Saturday, March 21, 2009

Firebreak

The cultural programming team at the Rubin Museum of Art are brilliant. In just a few years, they've made RMA a go-to place for smart hip events, all presented with a gently sly Tibetan Buddhist smile. Take last night's free movie, Miyazaki Hayao's "Howl's Moving Castle" - free, that is, if you buy a cocktail. It was part of their "Green Tara Series," which offers a film for each of the eight fears from which Green Tara is traditionally shown to protect people: mighty winds, being trampled by elephants, banditry, false imprisonment, ghosts, drowning, fire and being mauled by lions. "Howl" sort of fit the fire slot, since a fire demon named Calcifer plays an important part in the story, and the film might be seen as demonstrating the Tantrizable wisdom that fire is a good servant but a bad master. I'm not confident that that's what this rather obscure animated film is actually about - this was my third time seeing it, and I'm ready to give up - but seeing its protagonist Sophie as in fact Green Tara makes as much sense of it as anything I can come up.

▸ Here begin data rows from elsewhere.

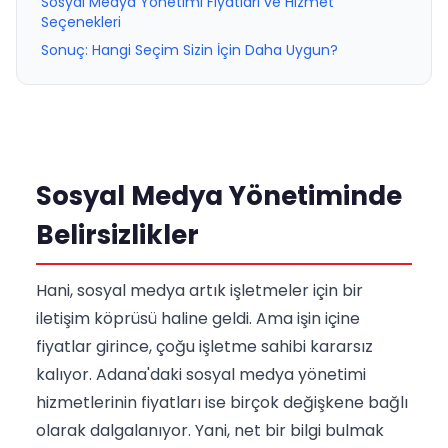
Sosyal Medya Yönetimi Fiyatları ve Hizmet
Seçenekleri
Sonuç: Hangi Seçim Sizin İçin Daha Uygun?
Sosyal Medya Yönetiminde
Belirsizlikler
Hani, sosyal medya artık işletmeler için bir
iletişim köprüsü haline geldi. Ama işin içine
fiyatlar girince, çoğu işletme sahibi kararsız
kalıyor. Adana'daki sosyal medya yönetimi
hizmetlerinin fiyatları ise birçok değişkene bağlı
olarak dalgalanıyor. Yani, net bir bilgi bulmak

There was another Buddhisty perk to seeing "Howl" in this setting. The screening was introduced by Emily Mortimer, the English actress who provides the voice for the young Sophie in the English version. (Sophie is 18 but is cursed by a witch to become a 90-year-old woman and spends the rest of the film looking now younger now older on the way to becoming ageless, free and powerful - and getting the boy.) But Mortimer was sought out, we learned, because they'd already cast Jean Simmons as the old Sophie and needed someone whose voice sounded like the young Simmons. So her casting in "Howl" was for Mortimer an analog to the experience Sophie has in the movie of confronting her own future as an old woman. If an animated film from Asia can flash out this way in the live action West, why not tangka paintings of Tara, too?